Robert Cerpa is a registered patent agent with more than three decades of experience in supporting strategic counseling and in patent drafting and prosecution before the United States Patent and Trademark Office, as well as supporting coordination of patent prosecution efforts before the European Patent Office, Japanese Patent Office, and other jurisdictions.
Robert also has substantial experience supporting prior art searches in the chemical and biotechnology fields, assisting with intellectual property portfolio evaluations, and providing support in litigation matters, and in patent interferences.
Robert has prosecuted patent applications in several areas of chemistry and biotechnology, including small-molecule pharmaceuticals, peptides and proteins, DNA compositions, bioinformatics, liposomes, scientific instrumentation, inorganic catalysts, and materials science.
Robert received his bachelor's degree cum laude in chemistry from Harvard University, where he did research involving semiconductor photoelectrochemistry. After graduation, he worked at Harvard as a research assistant in the laboratory of Professor James G. Anderson, studying atmospheric chemistry and laser spectroscopy of gas phase species.
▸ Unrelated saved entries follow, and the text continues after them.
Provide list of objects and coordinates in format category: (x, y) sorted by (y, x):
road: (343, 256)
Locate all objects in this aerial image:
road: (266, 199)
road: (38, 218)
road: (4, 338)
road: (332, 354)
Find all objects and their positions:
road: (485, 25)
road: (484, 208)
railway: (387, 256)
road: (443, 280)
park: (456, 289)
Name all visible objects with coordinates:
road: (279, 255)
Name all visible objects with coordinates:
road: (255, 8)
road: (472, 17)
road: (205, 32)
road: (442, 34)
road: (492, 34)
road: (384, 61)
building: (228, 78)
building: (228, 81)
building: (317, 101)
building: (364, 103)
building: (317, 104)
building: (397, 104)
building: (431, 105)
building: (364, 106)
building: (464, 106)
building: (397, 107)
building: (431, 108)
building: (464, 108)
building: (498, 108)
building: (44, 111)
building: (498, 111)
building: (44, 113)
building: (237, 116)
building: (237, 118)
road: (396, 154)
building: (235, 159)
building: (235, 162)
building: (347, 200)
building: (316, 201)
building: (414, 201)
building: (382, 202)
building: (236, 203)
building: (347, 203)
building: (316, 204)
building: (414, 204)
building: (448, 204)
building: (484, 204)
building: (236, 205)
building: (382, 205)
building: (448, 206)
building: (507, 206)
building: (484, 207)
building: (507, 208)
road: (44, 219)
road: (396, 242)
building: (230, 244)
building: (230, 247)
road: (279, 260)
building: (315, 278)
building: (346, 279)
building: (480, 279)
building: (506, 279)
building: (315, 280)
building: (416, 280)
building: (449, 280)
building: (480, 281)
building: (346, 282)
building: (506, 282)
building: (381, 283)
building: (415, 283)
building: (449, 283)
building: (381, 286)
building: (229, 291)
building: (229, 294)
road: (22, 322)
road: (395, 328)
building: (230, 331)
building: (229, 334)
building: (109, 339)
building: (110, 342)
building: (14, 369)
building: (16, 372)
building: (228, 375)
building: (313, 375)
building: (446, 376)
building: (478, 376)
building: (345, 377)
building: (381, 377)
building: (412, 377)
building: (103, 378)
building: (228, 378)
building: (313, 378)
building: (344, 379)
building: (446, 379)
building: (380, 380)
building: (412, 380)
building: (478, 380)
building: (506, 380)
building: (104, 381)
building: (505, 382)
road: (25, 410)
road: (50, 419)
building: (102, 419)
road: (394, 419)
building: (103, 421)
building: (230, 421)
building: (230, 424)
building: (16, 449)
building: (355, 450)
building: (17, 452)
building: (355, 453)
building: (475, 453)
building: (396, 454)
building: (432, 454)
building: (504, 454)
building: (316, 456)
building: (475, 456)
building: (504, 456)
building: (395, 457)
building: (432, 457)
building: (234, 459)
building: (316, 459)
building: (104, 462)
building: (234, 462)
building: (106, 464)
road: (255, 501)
He then worked at Rockefeller University in the laboratory of the late Professor Emil T. Kaiser, in the field of peptide chemistry and bioorganic chemistry. Robert obtained his Ph.D. degree in biophysics at the University of California, San Francisco, in the laboratory of Professor Irwin D. Kuntz, where he studied peptide structure using nuclear magnetic resonance, circular dichroism, Fourier-transform infrared spectroscopy, and other techniques. Robert was the recipient of a Howard Hughes Medical Institute Predoctoral Fellowship in graduate school, and also received a President's Dissertation Year Fellowship from the University of California.